Write down exactly the lines from the one below that has "O CHẤT LƯỢNG VIỆT" to the end of the data, both ends included; the pictures should not appear in your copy.

☆ ☆ ☆ ☆ ☆

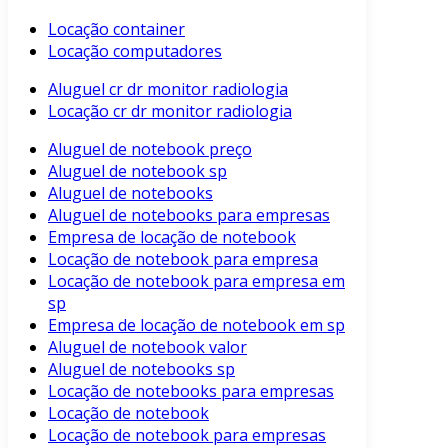
Locação container
Locação computadores
Aluguel cr dr monitor radiologia
Locação cr dr monitor radiologia
Aluguel de notebook preço
Aluguel de notebook sp
Aluguel de notebooks
Aluguel de notebooks para empresas
Empresa de locação de notebook
Locação de notebook para empresa
Locação de notebook para empresa em
sp
Empresa de locação de notebook em sp
Aluguel de notebook valor
Aluguel de notebooks sp
Locação de notebooks para empresas
Locação de notebook
Locação de notebook para empresas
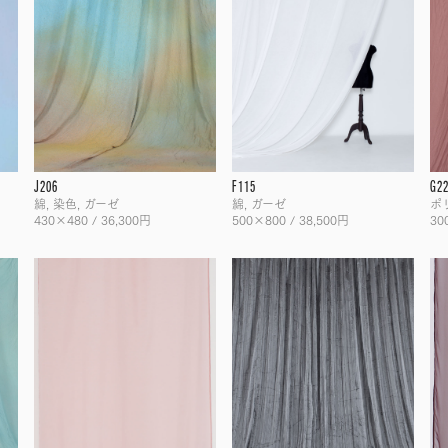
J206
F115
G2
綿, 染色, ガーゼ
綿, ガーゼ
ポ
430×480 / 36,300円
500×800 / 38,500円
30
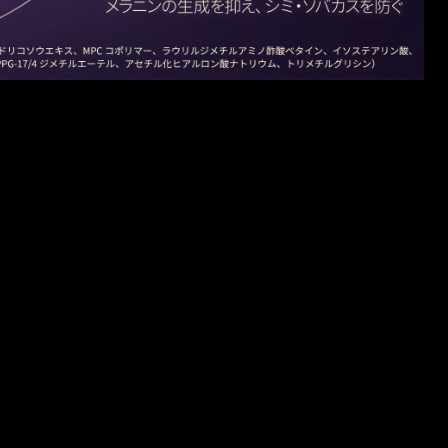
ます。
閉じる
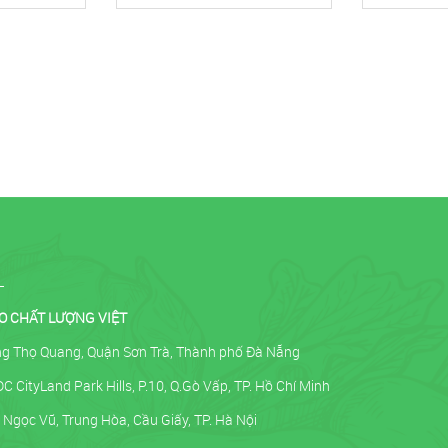
O CHẤT LƯỢNG VIỆT
ờng Thọ Quang, Quận Sơn Trà, Thành phố Đà Nẵng
 CityLand Park Hills, P.10, Q.Gò Vấp, TP. Hồ Chí Minh
Ngọc Vũ, Trung Hòa, Cầu Giấy, TP. Hà Nội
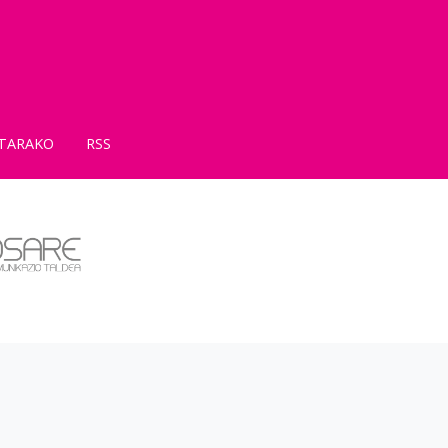
TARAKO
RSS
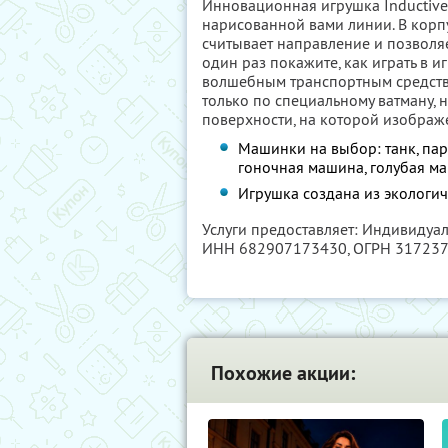
Инновационная игрушка Inductive 
нарисованной вами линии. В корп
считывает направление и позволя
один раз покажите, как играть в 
волшебным транспортным средство
только по специальному ватману, 
поверхности, на которой изображ
Машинки на выбор: танк, пар
гоночная машина, голубая м
Игрушка создана из экологич
Услуги предоставляет: Индивидуа
ИНН 682907173430
, ОГРН 31723
Похожие акции:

☆ ☆ ☆ ☆ ☆

◆ RESULT OF THE EXERCISE:
O CHẤT LƯỢNG VIỆT
ờng Thọ Quang, Quận Sơn Trà, Thành phố Đà Nẵng
 CityLand Park Hills, P.10, Q.Gò Vấp, TP. Hồ Chí Minh
Ngọc Vũ, Trung Hòa, Cầu Giấy, TP. Hà Nội
TARAKO
RSS
Инновационная игрушка Inductive 
нарисованной вами линии. В корп
считывает направление и позволя
один раз покажите, как играть в 
волшебным транспортным средство
только по специальному ватману, 
поверхности, на которой изображ
Машинки на выбор: танк, пар
гоночная машина, голубая м
Игрушка создана из экологич
Услуги предоставляет: Индивидуа
ИНН 682907173430
, ОГРН 31723
Похожие акции:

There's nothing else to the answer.